== EXCERPTED RECORDS
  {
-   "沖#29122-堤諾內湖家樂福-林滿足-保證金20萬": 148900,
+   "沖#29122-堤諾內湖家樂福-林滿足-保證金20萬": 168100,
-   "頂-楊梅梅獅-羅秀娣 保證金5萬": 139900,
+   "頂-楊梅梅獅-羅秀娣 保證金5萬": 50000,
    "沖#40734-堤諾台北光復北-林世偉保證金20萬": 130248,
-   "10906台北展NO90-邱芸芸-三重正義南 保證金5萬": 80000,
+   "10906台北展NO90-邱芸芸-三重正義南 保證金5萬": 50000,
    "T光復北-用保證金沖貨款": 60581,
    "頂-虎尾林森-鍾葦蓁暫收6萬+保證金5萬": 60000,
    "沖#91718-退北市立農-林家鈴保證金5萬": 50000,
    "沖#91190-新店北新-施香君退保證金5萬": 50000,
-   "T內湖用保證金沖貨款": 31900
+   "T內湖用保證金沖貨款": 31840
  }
====
== EXCERPTED RECORDS
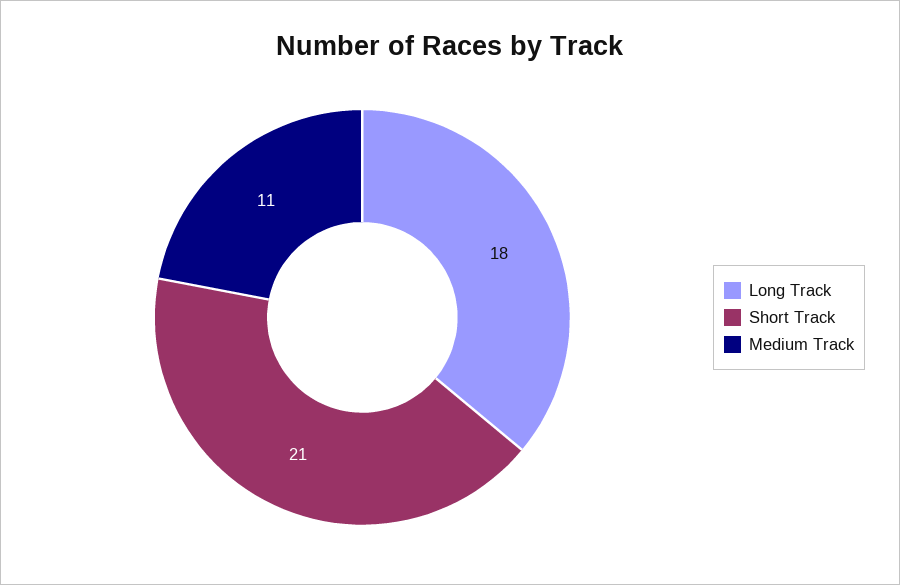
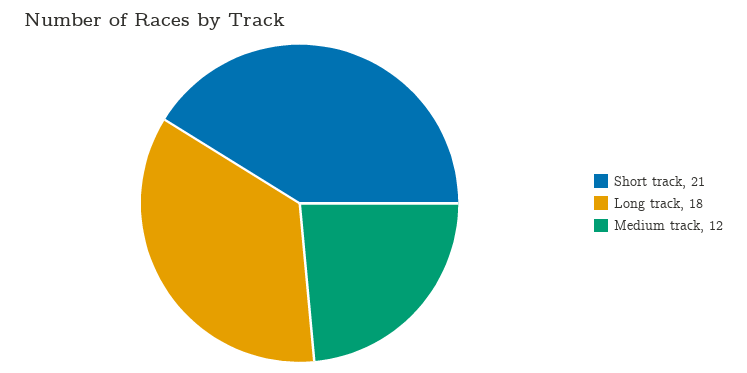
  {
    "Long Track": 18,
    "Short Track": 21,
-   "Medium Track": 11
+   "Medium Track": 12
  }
====
Out of the records above, pick each line that contains the string "堤諾內湖家樂福".

-   "沖#29122-堤諾內湖家樂福-林滿足-保證金20萬": 148900,
+   "沖#29122-堤諾內湖家樂福-林滿足-保證金20萬": 168100,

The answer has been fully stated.